Modeling Dynamic Helium Release as a Tracer of Rock Deformation

TL;DR

This study models helium release during shale deformation to understand how fracture development and material property changes influence gas transport, providing a new quantitative tool for assessing stress and strain in geological materials.

Contribution

It introduces a dynamic dual-permeability model that quantitatively links helium release signals to fracture evolution and matrix property changes during deformation.

Findings

Helium signals are sensitive to fracture development and evolution.

Increases in matrix permeability explain pre- and post-failure gas flow.
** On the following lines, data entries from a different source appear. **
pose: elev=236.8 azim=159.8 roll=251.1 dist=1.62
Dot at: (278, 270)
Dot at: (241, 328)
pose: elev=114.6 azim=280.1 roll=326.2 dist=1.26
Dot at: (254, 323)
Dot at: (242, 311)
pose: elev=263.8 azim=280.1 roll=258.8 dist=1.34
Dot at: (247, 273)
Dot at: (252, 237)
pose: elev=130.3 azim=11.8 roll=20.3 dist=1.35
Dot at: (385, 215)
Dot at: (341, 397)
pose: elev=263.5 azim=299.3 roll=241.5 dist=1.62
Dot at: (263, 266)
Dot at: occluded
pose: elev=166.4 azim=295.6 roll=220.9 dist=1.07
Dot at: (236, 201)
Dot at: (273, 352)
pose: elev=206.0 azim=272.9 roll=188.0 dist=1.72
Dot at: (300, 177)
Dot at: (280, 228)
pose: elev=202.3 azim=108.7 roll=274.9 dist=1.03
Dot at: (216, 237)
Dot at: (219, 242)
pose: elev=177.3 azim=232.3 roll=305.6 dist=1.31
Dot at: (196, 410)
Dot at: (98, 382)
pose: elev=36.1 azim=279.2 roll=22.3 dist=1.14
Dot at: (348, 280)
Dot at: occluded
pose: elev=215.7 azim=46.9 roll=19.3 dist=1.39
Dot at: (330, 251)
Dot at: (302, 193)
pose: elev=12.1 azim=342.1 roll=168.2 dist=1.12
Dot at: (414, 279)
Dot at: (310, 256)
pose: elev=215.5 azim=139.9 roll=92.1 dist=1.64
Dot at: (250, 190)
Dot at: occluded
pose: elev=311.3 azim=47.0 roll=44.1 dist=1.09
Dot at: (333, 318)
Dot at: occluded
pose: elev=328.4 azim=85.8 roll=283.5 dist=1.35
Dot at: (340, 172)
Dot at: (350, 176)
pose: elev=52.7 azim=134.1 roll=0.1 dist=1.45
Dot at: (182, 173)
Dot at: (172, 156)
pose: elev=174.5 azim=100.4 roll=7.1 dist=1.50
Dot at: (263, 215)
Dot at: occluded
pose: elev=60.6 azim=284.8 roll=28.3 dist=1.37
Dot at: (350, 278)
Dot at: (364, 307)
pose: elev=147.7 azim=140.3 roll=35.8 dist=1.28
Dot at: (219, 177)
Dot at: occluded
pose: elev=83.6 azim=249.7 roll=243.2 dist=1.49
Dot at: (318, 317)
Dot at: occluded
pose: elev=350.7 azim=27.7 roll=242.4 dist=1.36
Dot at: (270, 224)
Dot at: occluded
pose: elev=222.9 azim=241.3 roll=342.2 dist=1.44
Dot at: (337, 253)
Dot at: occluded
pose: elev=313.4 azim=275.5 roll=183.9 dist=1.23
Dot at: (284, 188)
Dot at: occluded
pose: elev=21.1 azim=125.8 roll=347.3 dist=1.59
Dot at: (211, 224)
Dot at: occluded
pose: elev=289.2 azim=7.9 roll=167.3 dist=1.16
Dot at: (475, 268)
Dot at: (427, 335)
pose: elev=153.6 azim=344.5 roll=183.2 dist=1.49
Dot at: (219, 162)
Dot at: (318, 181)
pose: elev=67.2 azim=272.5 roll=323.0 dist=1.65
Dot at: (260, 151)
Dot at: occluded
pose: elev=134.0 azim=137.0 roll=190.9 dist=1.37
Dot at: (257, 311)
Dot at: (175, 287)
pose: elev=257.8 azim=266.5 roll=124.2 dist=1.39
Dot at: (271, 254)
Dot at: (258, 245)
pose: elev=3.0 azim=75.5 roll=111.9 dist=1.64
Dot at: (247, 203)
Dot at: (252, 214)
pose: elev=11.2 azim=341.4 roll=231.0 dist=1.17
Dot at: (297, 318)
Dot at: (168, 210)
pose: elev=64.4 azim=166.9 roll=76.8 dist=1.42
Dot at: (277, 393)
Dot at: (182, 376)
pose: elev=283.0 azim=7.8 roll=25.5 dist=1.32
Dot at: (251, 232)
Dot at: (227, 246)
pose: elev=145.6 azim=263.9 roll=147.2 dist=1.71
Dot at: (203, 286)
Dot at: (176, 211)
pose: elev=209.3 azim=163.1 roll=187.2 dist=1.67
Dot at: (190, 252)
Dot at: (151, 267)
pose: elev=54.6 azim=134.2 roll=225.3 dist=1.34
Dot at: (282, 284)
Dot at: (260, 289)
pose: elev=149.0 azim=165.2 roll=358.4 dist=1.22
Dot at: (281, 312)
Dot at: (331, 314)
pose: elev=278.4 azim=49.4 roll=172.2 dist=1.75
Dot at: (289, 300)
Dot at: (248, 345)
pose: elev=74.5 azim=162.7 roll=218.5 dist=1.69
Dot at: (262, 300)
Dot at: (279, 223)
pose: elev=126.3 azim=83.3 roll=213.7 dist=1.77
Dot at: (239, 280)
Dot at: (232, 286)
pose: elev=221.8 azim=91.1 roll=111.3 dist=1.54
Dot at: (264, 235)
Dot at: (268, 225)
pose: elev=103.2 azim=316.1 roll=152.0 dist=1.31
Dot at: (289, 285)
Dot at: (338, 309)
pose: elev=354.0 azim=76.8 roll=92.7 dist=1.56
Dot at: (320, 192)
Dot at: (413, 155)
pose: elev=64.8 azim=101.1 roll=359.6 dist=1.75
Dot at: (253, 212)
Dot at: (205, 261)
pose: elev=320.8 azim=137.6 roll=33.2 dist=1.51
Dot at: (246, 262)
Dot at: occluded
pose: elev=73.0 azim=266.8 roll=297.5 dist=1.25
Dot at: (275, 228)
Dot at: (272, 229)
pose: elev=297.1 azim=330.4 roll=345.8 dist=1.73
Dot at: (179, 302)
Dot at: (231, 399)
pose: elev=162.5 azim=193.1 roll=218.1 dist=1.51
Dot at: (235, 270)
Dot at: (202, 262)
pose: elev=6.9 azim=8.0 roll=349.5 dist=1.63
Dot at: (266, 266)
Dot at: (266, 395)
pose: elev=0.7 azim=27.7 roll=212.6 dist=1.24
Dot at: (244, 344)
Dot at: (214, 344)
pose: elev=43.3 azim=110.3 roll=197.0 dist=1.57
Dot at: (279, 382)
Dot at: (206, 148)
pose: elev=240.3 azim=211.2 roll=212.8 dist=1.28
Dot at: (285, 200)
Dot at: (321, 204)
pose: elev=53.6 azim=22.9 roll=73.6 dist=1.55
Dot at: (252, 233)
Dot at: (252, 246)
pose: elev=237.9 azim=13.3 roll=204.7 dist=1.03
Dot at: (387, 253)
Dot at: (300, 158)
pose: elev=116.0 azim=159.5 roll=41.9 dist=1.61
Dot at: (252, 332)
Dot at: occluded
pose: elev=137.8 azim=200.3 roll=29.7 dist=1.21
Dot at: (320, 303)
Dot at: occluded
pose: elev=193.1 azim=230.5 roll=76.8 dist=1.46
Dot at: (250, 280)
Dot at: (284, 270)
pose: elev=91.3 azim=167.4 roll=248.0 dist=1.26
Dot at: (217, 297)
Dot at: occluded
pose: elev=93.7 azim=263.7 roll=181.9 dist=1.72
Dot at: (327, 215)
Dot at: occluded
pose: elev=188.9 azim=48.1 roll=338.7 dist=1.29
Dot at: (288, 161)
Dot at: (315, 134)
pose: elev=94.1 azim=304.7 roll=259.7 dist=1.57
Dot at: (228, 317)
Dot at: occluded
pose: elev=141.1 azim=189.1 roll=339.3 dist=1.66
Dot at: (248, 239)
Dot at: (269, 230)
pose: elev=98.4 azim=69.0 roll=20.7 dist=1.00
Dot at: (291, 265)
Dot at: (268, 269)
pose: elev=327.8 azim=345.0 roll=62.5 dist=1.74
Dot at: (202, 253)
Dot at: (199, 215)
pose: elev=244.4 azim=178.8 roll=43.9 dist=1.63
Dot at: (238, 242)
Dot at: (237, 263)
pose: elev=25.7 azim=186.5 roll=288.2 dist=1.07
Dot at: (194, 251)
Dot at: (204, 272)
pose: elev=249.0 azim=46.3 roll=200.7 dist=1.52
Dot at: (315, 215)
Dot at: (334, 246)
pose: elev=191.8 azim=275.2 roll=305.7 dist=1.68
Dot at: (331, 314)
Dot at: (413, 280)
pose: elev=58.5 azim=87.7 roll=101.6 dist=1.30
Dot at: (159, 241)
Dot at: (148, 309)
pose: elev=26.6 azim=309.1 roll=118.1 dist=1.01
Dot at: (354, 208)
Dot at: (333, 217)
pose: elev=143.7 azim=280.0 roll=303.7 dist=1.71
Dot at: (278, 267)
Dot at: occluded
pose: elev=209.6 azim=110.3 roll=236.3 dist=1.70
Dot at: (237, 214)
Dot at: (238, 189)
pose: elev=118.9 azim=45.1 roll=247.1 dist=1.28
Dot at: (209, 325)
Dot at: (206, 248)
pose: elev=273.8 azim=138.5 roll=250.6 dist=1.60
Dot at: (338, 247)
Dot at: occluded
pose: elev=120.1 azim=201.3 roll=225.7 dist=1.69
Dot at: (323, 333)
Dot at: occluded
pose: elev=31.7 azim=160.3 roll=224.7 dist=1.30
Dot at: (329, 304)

Increases in matrix porosity match long-term post-failure gas flow.

Abstract

We use helium released during mechanical deformation of shales as a signal to explore the effects of deformation and failure on material transport properties. A dynamic dual-permeability model with evolving pore and fracture networks is used to simulate gases released from shale during deformation and failure. Changes in material properties required to reproduce experimentally observed gas signals are explored. We model two different experiments of $^4$He flow rate measured from shale undergoing mechanical deformation, a core parallel to bedding and a core perpendicular to bedding. We find that the helium signal is sensitive to fracture development and evolution as well as changes in the matrix transport properties. We constrain the timing and effective fracture aperture, as well as the increase in matrix porosity and permeability. Increases in matrix permeability are required to explain gas flow prior to macroscopic failure, and the short-term gas flow post failure. Increased matrix porosity, is required to match the long-term, post-failure gas flow. Our model provides the first quantitative interpretation of helium release as a result of mechanical deformation. The sensitivity of this model to changes in the fracture network, as well as to matrix properties during deformation, indicates that helium release can be used as a quantitative tool to evaluate the state of stress and strain in earth materials.